» **PROVIDED RECORDS**:

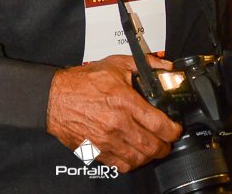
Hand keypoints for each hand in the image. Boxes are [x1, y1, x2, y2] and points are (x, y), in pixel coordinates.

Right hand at [46, 54, 181, 172]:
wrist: (56, 98)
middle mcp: (117, 123)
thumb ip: (144, 65)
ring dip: (150, 155)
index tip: (175, 128)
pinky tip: (134, 153)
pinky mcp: (98, 152)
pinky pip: (122, 165)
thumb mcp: (116, 64)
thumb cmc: (83, 81)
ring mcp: (107, 140)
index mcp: (124, 100)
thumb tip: (165, 67)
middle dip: (165, 145)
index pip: (159, 124)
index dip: (173, 130)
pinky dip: (132, 162)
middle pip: (152, 146)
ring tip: (152, 147)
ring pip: (139, 159)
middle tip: (167, 140)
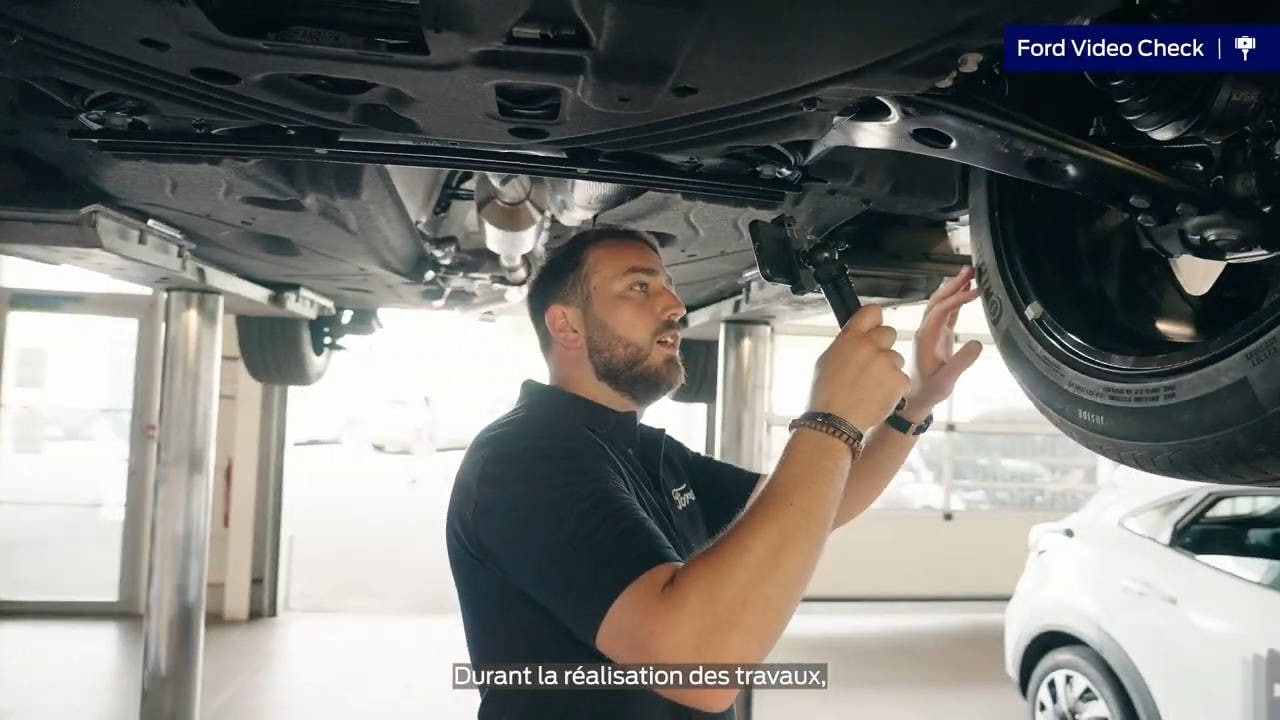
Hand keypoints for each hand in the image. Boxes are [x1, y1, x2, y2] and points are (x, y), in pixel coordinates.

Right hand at [809, 304, 912, 432]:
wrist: (835, 422)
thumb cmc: (825, 394)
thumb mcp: (827, 360)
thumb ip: (846, 345)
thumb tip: (856, 339)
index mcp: (850, 338)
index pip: (872, 311)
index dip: (874, 319)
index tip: (873, 326)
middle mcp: (870, 345)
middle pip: (889, 332)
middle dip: (883, 346)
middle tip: (872, 365)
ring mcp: (887, 362)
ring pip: (896, 358)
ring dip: (889, 370)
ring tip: (872, 387)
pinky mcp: (899, 380)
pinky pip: (902, 379)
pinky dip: (894, 388)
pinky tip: (878, 397)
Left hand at [904, 266, 984, 413]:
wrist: (916, 399)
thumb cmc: (929, 391)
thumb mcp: (946, 381)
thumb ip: (961, 363)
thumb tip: (978, 343)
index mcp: (926, 338)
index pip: (941, 311)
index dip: (958, 299)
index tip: (976, 291)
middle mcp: (926, 330)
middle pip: (938, 301)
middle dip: (954, 284)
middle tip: (972, 269)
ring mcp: (931, 331)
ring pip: (941, 304)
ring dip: (954, 288)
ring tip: (971, 274)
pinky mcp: (938, 335)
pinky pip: (946, 312)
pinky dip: (957, 300)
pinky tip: (968, 291)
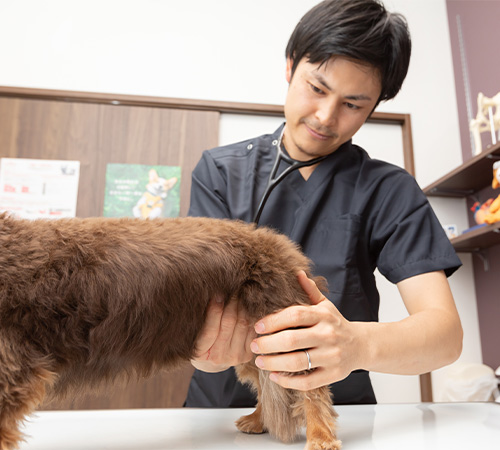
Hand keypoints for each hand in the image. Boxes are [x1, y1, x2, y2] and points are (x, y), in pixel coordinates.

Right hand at [191, 295, 256, 372]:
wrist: (212, 358)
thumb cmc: (199, 340)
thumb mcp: (194, 332)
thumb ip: (202, 317)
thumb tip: (212, 294)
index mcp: (200, 353)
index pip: (210, 330)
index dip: (214, 310)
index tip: (217, 294)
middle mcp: (219, 357)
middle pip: (228, 324)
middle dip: (231, 303)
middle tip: (233, 287)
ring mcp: (235, 357)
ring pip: (242, 324)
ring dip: (242, 305)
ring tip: (241, 291)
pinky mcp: (247, 354)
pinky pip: (252, 328)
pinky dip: (251, 314)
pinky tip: (249, 303)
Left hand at [250, 271, 363, 390]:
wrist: (361, 345)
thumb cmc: (336, 323)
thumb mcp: (325, 305)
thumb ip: (310, 290)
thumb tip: (297, 272)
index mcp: (323, 315)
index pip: (295, 315)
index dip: (273, 321)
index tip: (257, 327)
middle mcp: (328, 335)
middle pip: (292, 340)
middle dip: (268, 344)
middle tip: (254, 346)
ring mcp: (331, 356)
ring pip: (297, 362)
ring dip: (274, 363)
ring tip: (260, 361)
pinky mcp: (333, 374)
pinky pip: (307, 381)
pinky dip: (288, 381)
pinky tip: (274, 376)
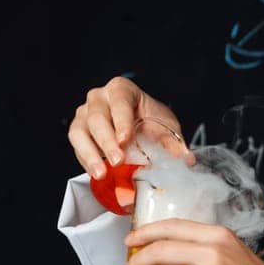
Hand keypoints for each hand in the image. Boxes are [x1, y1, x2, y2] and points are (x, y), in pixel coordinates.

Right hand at [68, 76, 191, 178]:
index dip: (121, 121)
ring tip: (101, 173)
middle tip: (117, 161)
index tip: (125, 140)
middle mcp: (99, 98)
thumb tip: (186, 159)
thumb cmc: (152, 120)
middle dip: (107, 142)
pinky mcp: (79, 132)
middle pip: (97, 118)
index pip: (119, 102)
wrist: (141, 123)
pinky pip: (77, 146)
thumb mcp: (167, 126)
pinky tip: (97, 174)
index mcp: (121, 90)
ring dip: (90, 154)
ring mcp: (85, 114)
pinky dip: (86, 161)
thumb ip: (174, 141)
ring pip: (79, 132)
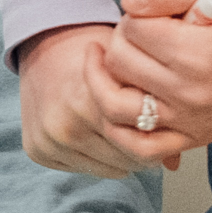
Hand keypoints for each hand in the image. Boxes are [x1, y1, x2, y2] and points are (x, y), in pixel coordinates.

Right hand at [16, 24, 166, 175]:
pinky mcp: (37, 150)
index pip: (140, 150)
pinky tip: (96, 133)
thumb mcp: (129, 71)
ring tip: (120, 128)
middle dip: (139, 148)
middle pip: (123, 162)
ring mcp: (49, 141)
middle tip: (142, 127)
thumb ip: (153, 111)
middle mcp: (65, 127)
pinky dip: (93, 157)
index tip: (158, 125)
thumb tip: (174, 163)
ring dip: (118, 155)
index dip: (156, 139)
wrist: (46, 43)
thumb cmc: (95, 52)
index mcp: (88, 104)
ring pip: (105, 169)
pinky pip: (81, 169)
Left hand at [96, 0, 211, 158]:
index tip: (149, 12)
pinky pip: (142, 148)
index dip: (134, 15)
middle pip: (121, 64)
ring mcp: (192, 120)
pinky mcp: (194, 137)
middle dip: (120, 39)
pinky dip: (118, 130)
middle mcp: (192, 93)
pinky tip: (114, 103)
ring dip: (102, 81)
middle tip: (136, 30)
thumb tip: (129, 3)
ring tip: (101, 61)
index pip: (133, 31)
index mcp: (198, 54)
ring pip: (117, 108)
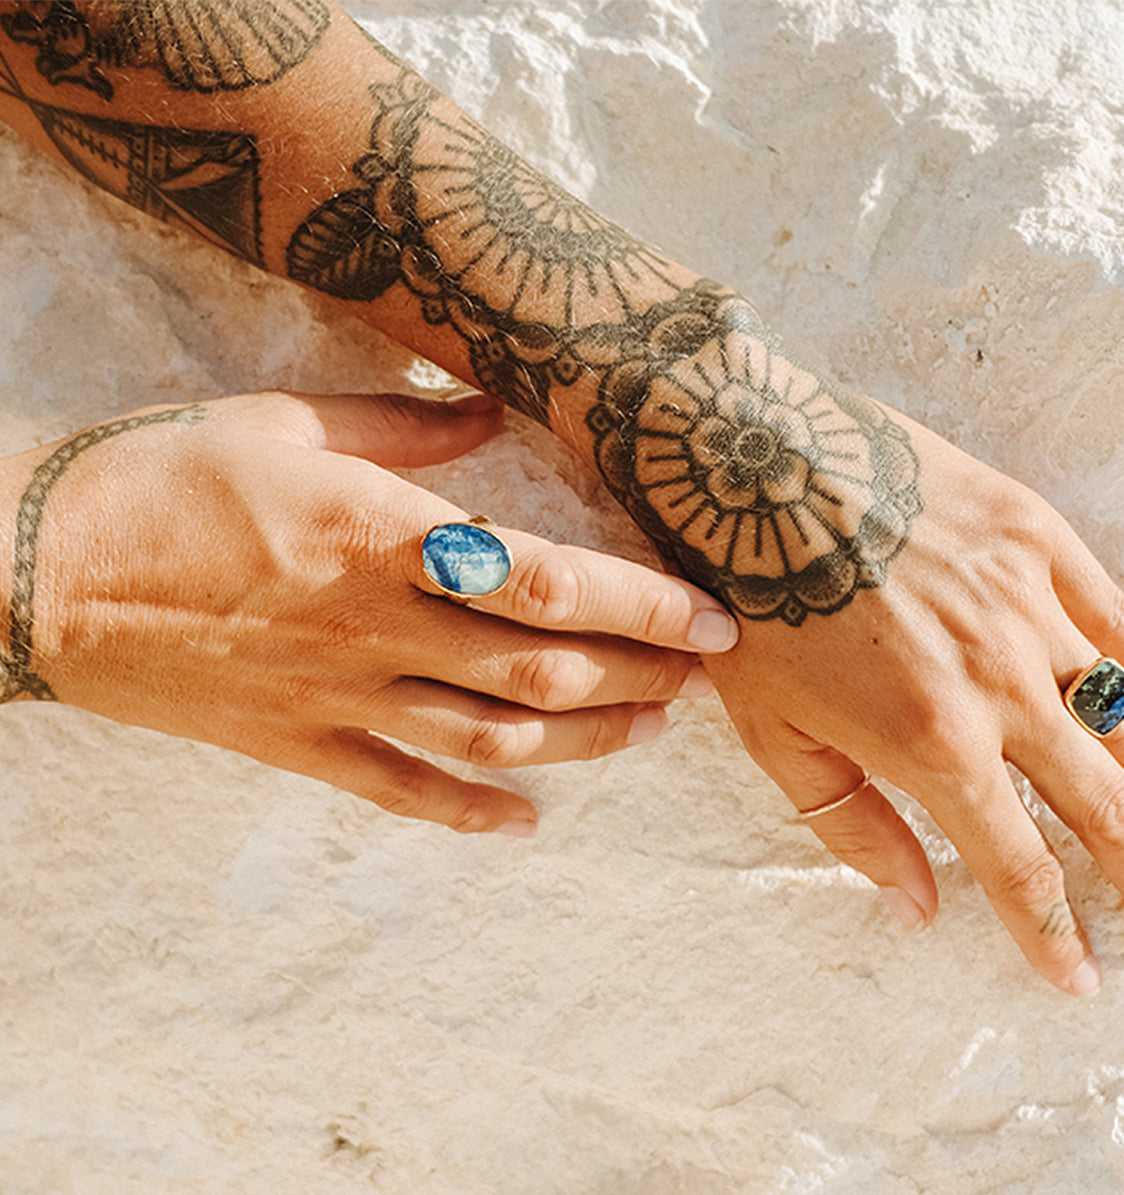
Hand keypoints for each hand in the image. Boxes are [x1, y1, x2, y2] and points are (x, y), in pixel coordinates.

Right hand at [2, 389, 737, 834]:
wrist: (43, 571)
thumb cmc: (166, 478)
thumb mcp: (286, 420)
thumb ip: (404, 424)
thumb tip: (492, 411)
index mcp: (382, 536)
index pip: (548, 579)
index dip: (643, 605)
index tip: (713, 619)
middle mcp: (377, 628)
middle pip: (541, 668)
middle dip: (638, 676)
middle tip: (699, 678)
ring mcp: (340, 698)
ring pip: (491, 736)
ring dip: (584, 741)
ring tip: (647, 732)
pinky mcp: (298, 745)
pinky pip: (399, 792)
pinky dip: (470, 812)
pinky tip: (526, 822)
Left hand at [705, 408, 1123, 995]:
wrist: (748, 471)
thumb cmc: (746, 607)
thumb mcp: (774, 734)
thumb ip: (853, 826)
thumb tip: (917, 906)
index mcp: (932, 743)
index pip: (1017, 863)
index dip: (1053, 931)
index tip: (1081, 976)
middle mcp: (1000, 684)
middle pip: (1104, 805)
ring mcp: (1028, 606)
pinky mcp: (1035, 539)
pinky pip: (1120, 616)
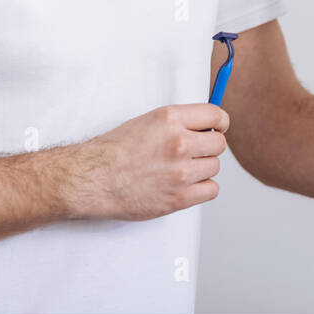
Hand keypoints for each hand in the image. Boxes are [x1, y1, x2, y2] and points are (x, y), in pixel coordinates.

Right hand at [64, 103, 229, 220]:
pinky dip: (202, 189)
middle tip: (194, 153)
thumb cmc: (115, 150)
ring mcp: (180, 172)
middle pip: (219, 144)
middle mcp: (179, 143)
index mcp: (171, 119)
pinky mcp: (179, 197)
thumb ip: (178, 122)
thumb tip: (206, 124)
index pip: (216, 115)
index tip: (216, 129)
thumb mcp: (148, 121)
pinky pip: (211, 190)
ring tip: (181, 170)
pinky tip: (186, 186)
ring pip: (215, 167)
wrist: (93, 178)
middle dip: (209, 148)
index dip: (219, 123)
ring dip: (203, 169)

» **EXERCISE**:
Above are the records. Copy word for word only their lines from the one holding "pinky mcp: (98, 152)" through the one holding "middle tip: (233, 287)", both included, and skip the images.

» **SOLUTION TO THE EXERCISE**:
pinky mcp: (98, 152)
pinky pip: (122, 165)
thumb mcp: (116, 64)
thumb cmc: (83, 81)
ring mcp: (107, 140)
index mcp: (124, 100)
thumb tip: (165, 67)
middle dip: (165, 145)
index pip: (159, 124)
index dip: (173, 130)
pinky dip: (132, 162)
middle pip: (152, 146)
ring tip: (152, 147)
ring pip: (139, 159)
middle tip: (167, 140)
Hand keypoints for each hand in the image. Boxes are [x1, y1, x2, y2] and points are (x, y), in pixel coordinates.

Right hand at [809, 304, 912, 432]:
wrist: (835, 422)
thumb cmc: (825, 394)
thumb mcp: (827, 360)
thumb ip: (846, 345)
thumb tip: (856, 339)
index mcp: (850, 338)
index pip: (872, 311)
index dip: (874, 319)
index tip: (873, 326)
middle mcp: (870, 345)
middle pip: (889, 332)
middle dip: (883, 346)
middle tip: (872, 365)
ring mcp: (887, 362)
ring pip: (896, 358)
ring dip: (889, 370)
ring tip: (872, 387)
pinky mcp: (899, 380)
pinky pip: (902, 379)
pinky dip: (894, 388)
pinky tip: (878, 397)
Left hand at [904, 266, 984, 413]:
wrist: (916, 399)
thumb cmc: (929, 391)
thumb mcp: (946, 381)
thumb ip: (961, 363)
thumb tip: (978, 343)
index mcp: (926, 338)
index pip: (941, 311)
index dip: (958, 299)
index tip: (976, 291)
middle mcp: (926, 330)
middle pip: (938, 301)
middle dip: (954, 284)
middle tip: (972, 269)
ring mcp: (931, 331)
ring pip: (941, 304)
ring dip: (954, 288)
ring tip: (971, 274)
pinky mcp: (938, 335)
pinky pip: (946, 312)
pinky dip: (957, 300)
pinky tip: (968, 291)
Hand keypoints for each hand in the image. Boxes are [x1, y1, x2, y2] and points are (x, y), in pixel coordinates.

Right hand at [191, 295, 256, 372]:
wrist: (212, 358)
thumb cmc: (199, 340)
thumb mcp: (194, 332)
thumb ip: (202, 317)
thumb tip: (212, 294)
index mcp: (200, 353)
index pip: (210, 330)
index dip: (214, 310)
index tip: (217, 294)
middle mcp: (219, 357)
middle pip: (228, 324)
middle dip: (231, 303)
middle tip: (233, 287)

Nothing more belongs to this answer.